August 2004 - Catherine's Review of ECHO BAY by Richard Barre


Popped CoverECHO BAY
Richard Barre
Capra Press, May 2004, $25.95, 354pp.
ISBN 1-59266-042-8

ECHO BAY opens in 1940 with an emotional mercy killing--forty-four-year-old steamship Constance is sunk in Lake Tahoe after years of neglect. The prologue is so poetic and gripping you almost forget it's a ship you're reading about. Constance feels alive on those pages, and you feel for her plight. It is a perfect opening for the battle about to be fought on the following pages.

The story pauses next in 1984, the Men's National Finals. A skier loses his bid for the Olympics and nearly his life in a horrific crash on the slopes. You are right there with him every millisecond from promising start to terrifying finish.

Flash to present day New Mexico and we find Shawn Rainey, that washed-up Olympic hopeful, now with a bad knee, writing copy for a small-town paper and trying to hold together what remains of his life since that day on the slopes. Enter Terry Dahl, Shawn's former business partner who took up with Shawn's wife and replaced Shawn as the father figure in his kids' lives. In a moment of weak judgement Shawn allowed himself to be provoked into assaulting Terry in the presence of his ex-wife and the children. Now the kids live in San Francisco and Shawn is barely allowed to speak to them on the phone.

Terry arrives with an ultimatum Shawn can't refuse. He must return home to Tahoe and lend his name and local celebrity to a project that intends to raise the Constance from the bottom of the lake and turn her into the latest casino/resort attraction. Terry stands to earn a large sum of money from this venture, as do several others involved. Shawn's stake: a modest cut of the profits, but more important, he won't lose his kids. If he fails to get the project off the ground, Terry intends to leave the country and Shawn will never see his children again.
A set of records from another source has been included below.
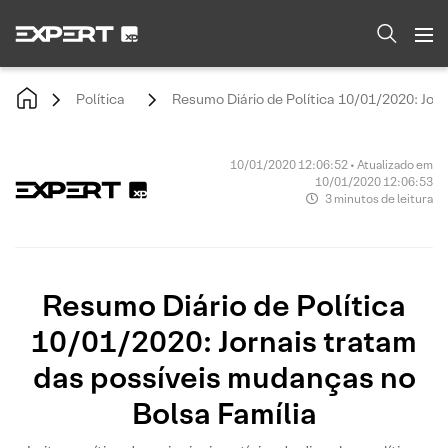
Política
Resumo Diário de Política 10/01/2020: Jor
10/01/2020 12:06:52 • Atualizado em
10/01/2020 12:06:53
3 minutos de leitura
Resumo Diário de Política
10/01/2020: Jornais tratam
das possíveis mudanças no
Bolsa Família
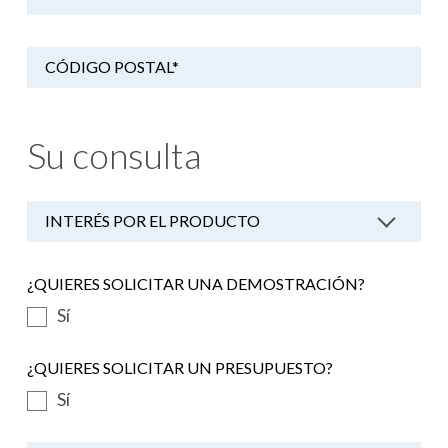
CÓDIGO POSTAL
*
Su consulta
INTERÉS POR EL PRODUCTO
¿QUIERES SOLICITAR UNA DEMOSTRACIÓN?
Sí
¿QUIERES SOLICITAR UN PRESUPUESTO?
Sí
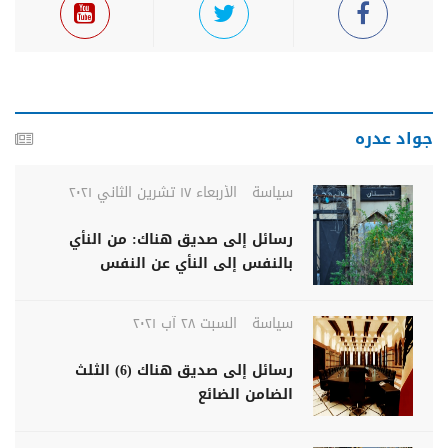
جواد عدره
سياسة
الأربعاء ١٧ تشرين الثاني ٢٠٢١
رسائل إلى صديق هناك: من النأي
بالنفس إلى النأي عن النفس
سياسة
السبت ٢٨ آب ٢٠٢١
رسائل إلى صديق هناك (6) الثلث
الضامن الضائع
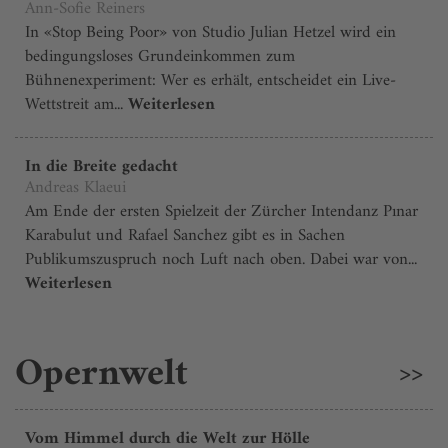
Ann-Sofie Reiners
In «Stop Being Poor» von Studio Julian Hetzel wird ein
bedingungsloses Grundeinkommen zum
Bühnenexperiment: Wer es erhält, entscheidet ein Live-
Wettstreit am...
Weiterlesen
In die Breite gedacht
Andreas Klaeui
Am Ende der ersten Spielzeit der Zürcher Intendanz Pınar
Karabulut und Rafael Sanchez gibt es in Sachen
Publikumszuspruch noch Luft nach oben. Dabei war von...
Weiterlesen
Opernwelt
>>
Vom Himmel durch die Welt zur Hölle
Shawn's return to Tahoe forces him to face a past that he has never really reconciled, while the Constance project puts him at odds with Catherine Mulvhill, the eighty-three-year-old daughter of the shipbuilder responsible for creating and then destroying Constance. Catherine is completely against the idea of raising that ship, and will do everything within her considerable power to prevent it. Shawn will do anything to see that the project goes forth because his kids are on the line. And here's where the fun begins.

The writing style in ECHO BAY is different from most books I've read, the language and sentence structure a little clipped. It took me a chapter or so to get used to it, but once I did, I found the unusual style gave the story a vividness and excitement you don't find in the average novel. The choppy sentences made the story feel immediate; it draws you in, places you right there with the characters.
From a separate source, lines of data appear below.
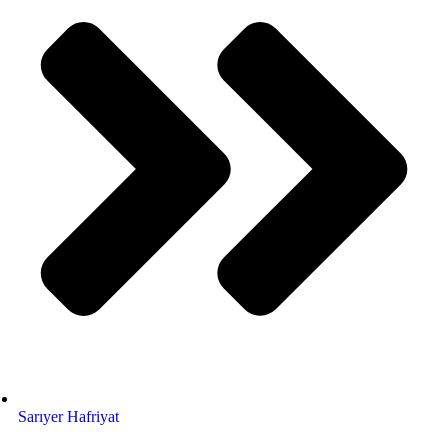
Sarıyer Hafriyat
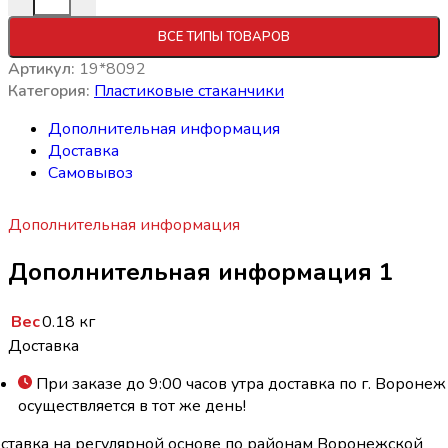
ВСЕ ТИПЫ ТОВАРОВ
Артикул:
19*8092
Категория:
Пластиковые стаканчики
Дополнительная информация
Доставка
Самовывоз
Дополнительная информация
Дополнительная информация 1
Вес
0.18 кг
Доставка
При заказе до 9:00 часов утра доставка по г. Воронеж
осуществляется в тот же день!
ставка на регулярной основе по районам Воронежской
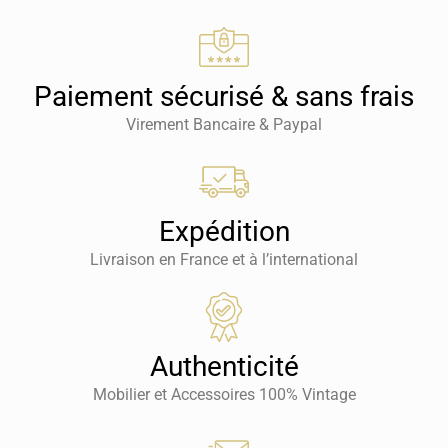
Paiement sécurisé & sans frais
Virement Bancaire & Paypal
Expédition
Livraison en France et à l’international
Authenticité
Mobilier et Accessoires 100% Vintage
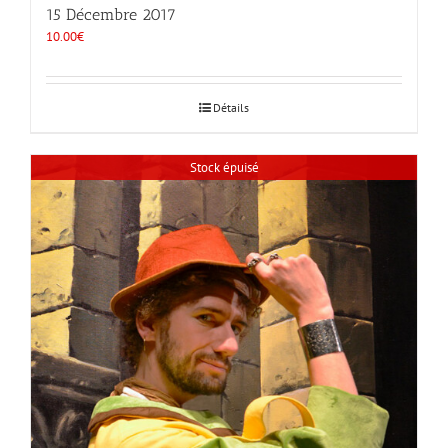
15 Décembre 2017
10.00
€
Détails
Stock épuisé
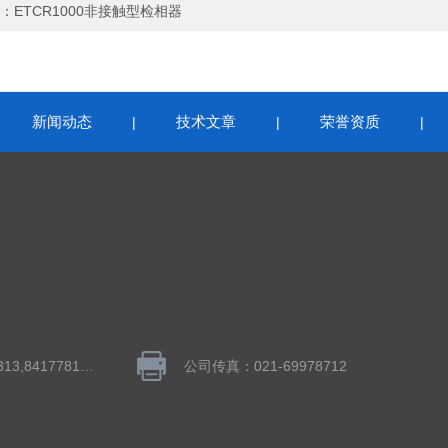
：
ETCR1000非接触型检相器
新闻动态
技术文章
荣誉资质
|
|
|
|
QQ：1043848313,841778195
公司传真：021-69978712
The attention to detail in ECHO BAY is exceptional--from Tahoe scenery and weather descriptions that make you feel like you are standing on that shoreline or mountain, to the technical aspects of deep sea diving and sailing. I was held enthralled by it all.
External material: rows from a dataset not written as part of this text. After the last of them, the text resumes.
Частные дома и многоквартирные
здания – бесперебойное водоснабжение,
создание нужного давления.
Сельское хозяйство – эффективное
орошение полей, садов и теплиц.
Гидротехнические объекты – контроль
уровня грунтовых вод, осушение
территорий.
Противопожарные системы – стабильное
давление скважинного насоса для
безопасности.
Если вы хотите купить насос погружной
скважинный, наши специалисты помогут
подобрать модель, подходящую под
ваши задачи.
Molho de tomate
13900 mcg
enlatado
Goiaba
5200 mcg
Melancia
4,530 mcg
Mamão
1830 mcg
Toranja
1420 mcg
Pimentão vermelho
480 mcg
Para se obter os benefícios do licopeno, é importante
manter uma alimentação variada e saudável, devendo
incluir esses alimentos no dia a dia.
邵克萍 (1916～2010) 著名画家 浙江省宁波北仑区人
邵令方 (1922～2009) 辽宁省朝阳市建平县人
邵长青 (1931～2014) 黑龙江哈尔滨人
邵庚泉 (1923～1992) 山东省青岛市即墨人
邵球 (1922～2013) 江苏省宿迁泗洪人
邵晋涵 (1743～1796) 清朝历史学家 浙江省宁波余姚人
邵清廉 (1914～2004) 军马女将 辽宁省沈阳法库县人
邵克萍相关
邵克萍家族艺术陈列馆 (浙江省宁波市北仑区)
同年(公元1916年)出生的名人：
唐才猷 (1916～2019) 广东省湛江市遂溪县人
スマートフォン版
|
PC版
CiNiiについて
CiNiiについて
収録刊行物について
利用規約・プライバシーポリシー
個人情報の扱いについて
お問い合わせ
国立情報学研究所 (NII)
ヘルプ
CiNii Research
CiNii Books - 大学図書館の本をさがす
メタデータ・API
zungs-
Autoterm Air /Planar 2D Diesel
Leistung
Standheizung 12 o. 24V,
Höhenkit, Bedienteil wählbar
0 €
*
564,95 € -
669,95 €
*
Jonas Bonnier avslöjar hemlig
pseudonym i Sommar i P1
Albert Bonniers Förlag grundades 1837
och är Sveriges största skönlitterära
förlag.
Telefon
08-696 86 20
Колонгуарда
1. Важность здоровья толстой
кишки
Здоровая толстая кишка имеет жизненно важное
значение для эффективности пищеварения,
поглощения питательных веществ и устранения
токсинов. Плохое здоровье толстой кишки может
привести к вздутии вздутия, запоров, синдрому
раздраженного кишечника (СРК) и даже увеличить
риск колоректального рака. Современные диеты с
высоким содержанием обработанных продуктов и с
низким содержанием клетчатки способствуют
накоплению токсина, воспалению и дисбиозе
Once Shawn starts to address his past and dig into the background of his adversary, Catherine Mulvhill, the slow unveiling of secrets grips you and keeps you glued to the pages. The author does an excellent job of revealing just enough information to gradually build the suspense, but not too much that you know all the answers before the end of the book. ECHO BAY is a book you'll have a hard time putting down.